Originally Posted By: rockydee
It looks like the MMO might have cleaned up sticking rings. That's been my experience fwiw. Look out though posting good results without proof [with any product] might get ya in some hot water.

+1 on the sticking rings. This result should not be surprising to anyone familiar with MMO.

What kind of "proof" would you like him to post? No amount of proof will satisfy the anti-additive crowd, so let them just keep adding oil.
 
I do not know if it was the MMO or the Motul, but something that starts with an "M" had the correct additives (Or solvents) to unstick your ring(s). I have had similar success by using Redline for an OCI, in a couple of vehicles that used oil. I went back to Mobil 1, after the Redline OCI, and consumption did not return.

(Mobil 1 was not in use when consumption started, but it didn't stop it either.)

Sometimes, a change in additive package can solve a specific problem.
 
Originally Posted By: dave5358
Originally Posted By: rockydee
It looks like the MMO might have cleaned up sticking rings. That's been my experience fwiw. Look out though posting good results without proof [with any product] might get ya in some hot water.

+1 on the sticking rings. This result should not be surprising to anyone familiar with MMO.

What kind of "proof" would you like him to post? No amount of proof will satisfy the anti-additive crowd, so let them just keep adding oil.


lol You're right about not being surprised. Me I don't need proof, I already proved to myself, and that's all that matters to me.
 
A good motor will run any oil without consumption. Back around 98 I bought a chevy 3/4ton, and the saleman told me they were loosening the top end for better fuel consumption.

I looked at him kinda crosseyed, but sure enough that truck would burn a 1/2 quart every 1500 miles. I burned chevy a new A$$ every survey I got. Your in that time frame. I don't know if GM still does this on its older design engines to improve fuel economy, I know my 2007 Colorado doesn't burn at all.
 
I do have some suspicion of the motor because I've seen specs that say the pistons come with low tension rings.
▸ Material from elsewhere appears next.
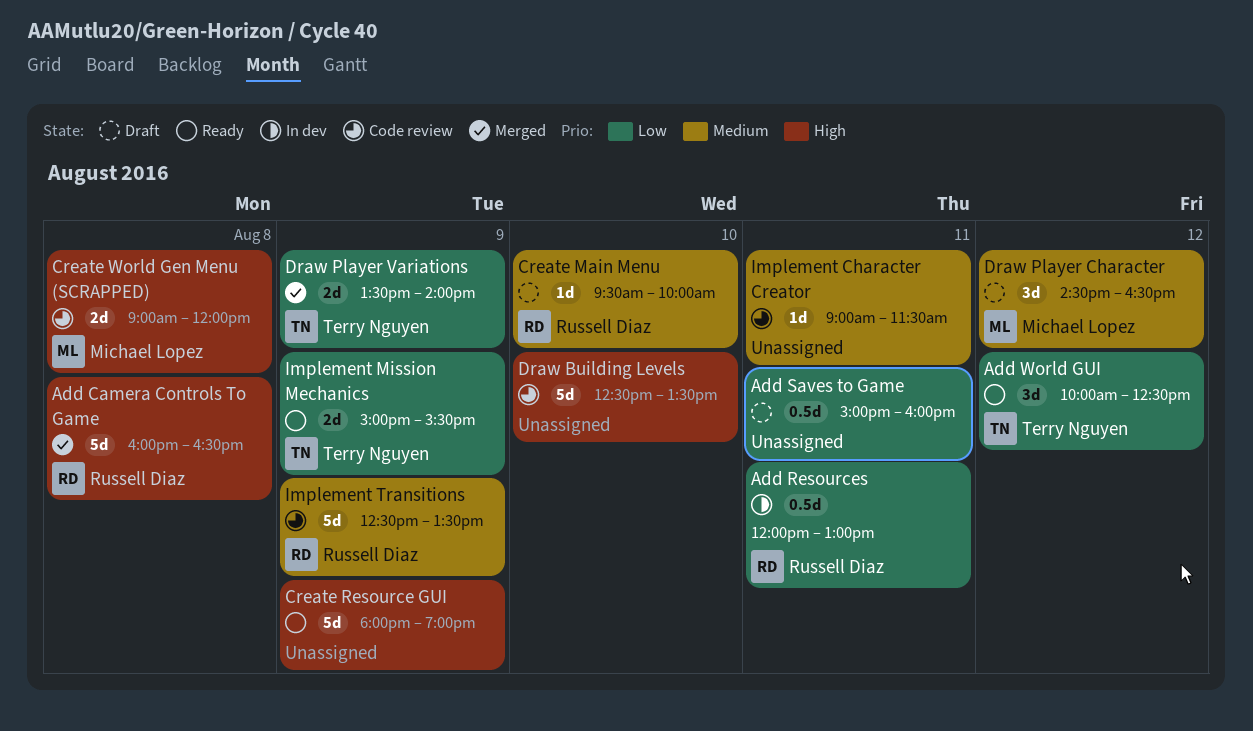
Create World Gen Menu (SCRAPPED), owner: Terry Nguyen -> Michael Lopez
I thought low tension was to allow the engine to operate for long periods of time at high power levels with low risk of overheating, seizing, or excessive wear. For instance when pulling a large heavy trailer up a long, windy mountain pass at highway speeds+. The kind of operating parameters that send small and medium trucks to their graves, but something that's almost always responsible for at least some oil consumption.

Of course the low tension rings were just one piece to solving the high power output puzzle, as the LS series stopped trusting the earlier SB mains by going to the 6 bolt crossbolted design with deep skirts on the block, they added bigger oil and transmission coolers, higher flowing exhaust ports and short header-style manifolds, enormous 4" exhaust pipes throughout, and some form of steam ports in the pinched-in areas of the water passages in the heads. In fact I thought the HD trucks of that era were intended to be a halo model that would lure buyers into getting the much more mass-produced lower spec'ed 1/2 ton and less models.

Anyways, with an engine that I personally have known for so much oil consumption for the last 8 years, I am highly surprised it can nearly be stopped with a cleaner product and (maybe) a switch to another brand (which doesn't fit your theory that some engines turn into burners no matter what). Maybe low tension rings have a greater tendency to get stuck from varnishing and I just ought to run a cleaner in the oil every so many OCI's for preventative measures?